[Voci di dati memorizzate]
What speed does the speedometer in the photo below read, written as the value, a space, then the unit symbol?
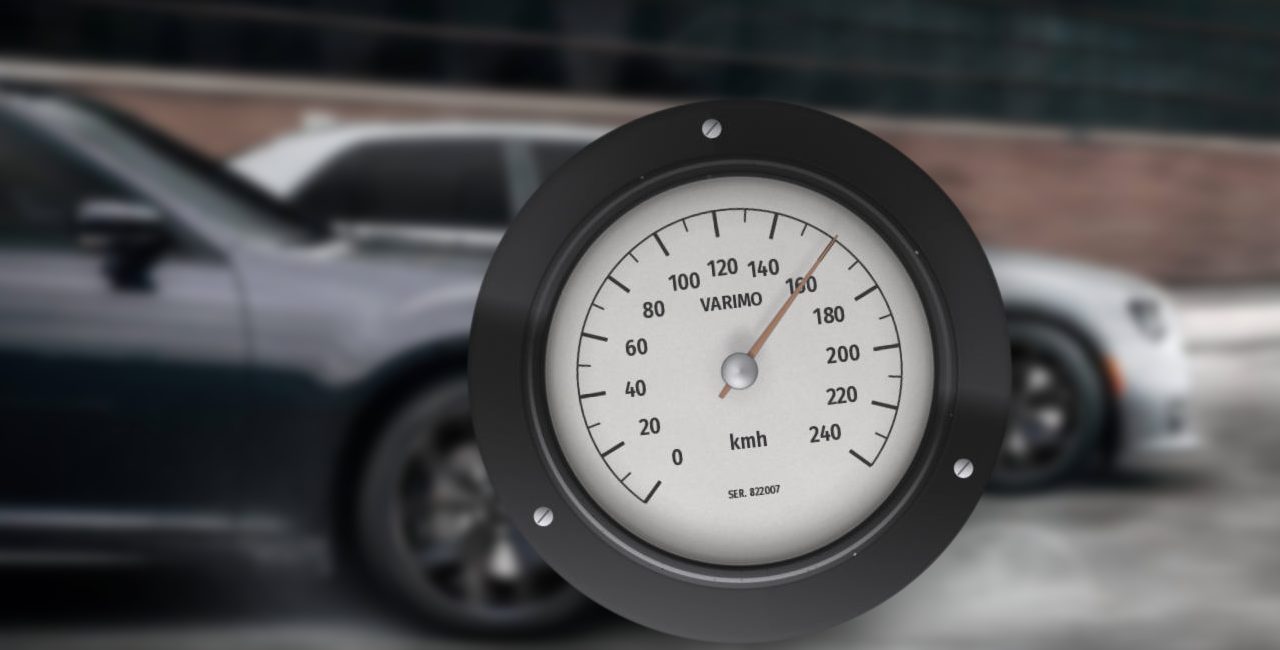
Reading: 160 km/h
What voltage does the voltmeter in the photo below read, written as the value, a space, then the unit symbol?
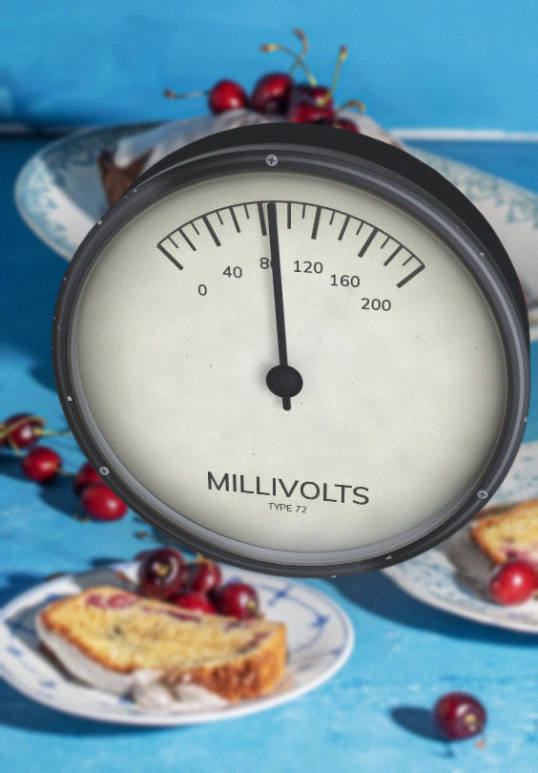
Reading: 90 mV
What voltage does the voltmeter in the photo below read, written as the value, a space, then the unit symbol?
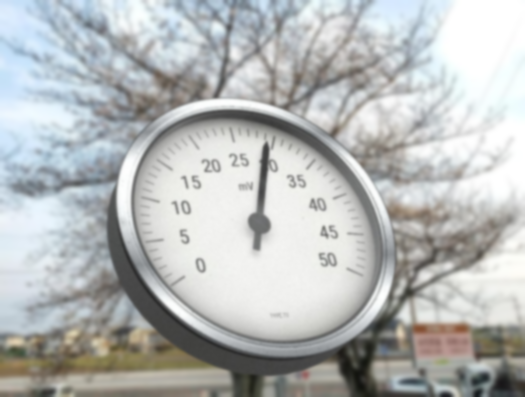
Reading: 29 mV
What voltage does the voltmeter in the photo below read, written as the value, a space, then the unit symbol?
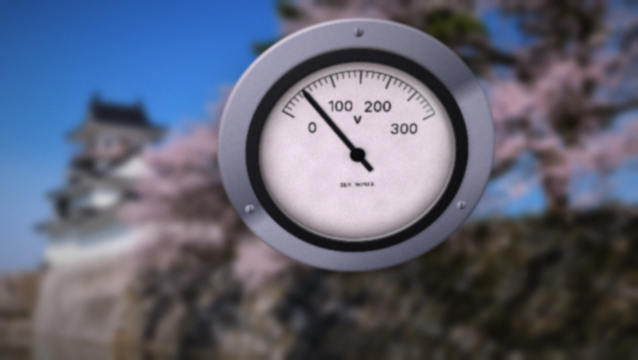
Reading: 50 V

**Consegna:** Trascrivi fedelmente tutte le righe riportate sopra, omettendo le immagini.

**Soluzione:**
What speed does the speedometer in the photo below read, written as the value, a space, then the unit symbol?
Reading: 160 km/h
What voltage does the voltmeter in the photo below read, written as the value, a space, then the unit symbol?
Reading: 90 mV
What voltage does the voltmeter in the photo below read, written as the value, a space, then the unit symbol?
Reading: 29 mV
What voltage does the voltmeter in the photo below read, written as the value, a space, then the unit symbol?
Reading: 50 V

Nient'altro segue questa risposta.